• **TASK STATEMENT**
Everything from the line containing "Описание: Этап прохо" through the end of the entries should be transcribed exactly. Leave out all other lines.

▽

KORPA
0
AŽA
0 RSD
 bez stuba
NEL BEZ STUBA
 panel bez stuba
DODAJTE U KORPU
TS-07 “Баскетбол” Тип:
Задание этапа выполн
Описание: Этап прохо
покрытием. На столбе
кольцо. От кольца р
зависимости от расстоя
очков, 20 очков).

△

• **ANSWER TO THE PROBLEM**
Описание: Этап прохо
покрытием. На столбе
кольцо. От кольца р
зависимости от расстоя
очков, 20 очков).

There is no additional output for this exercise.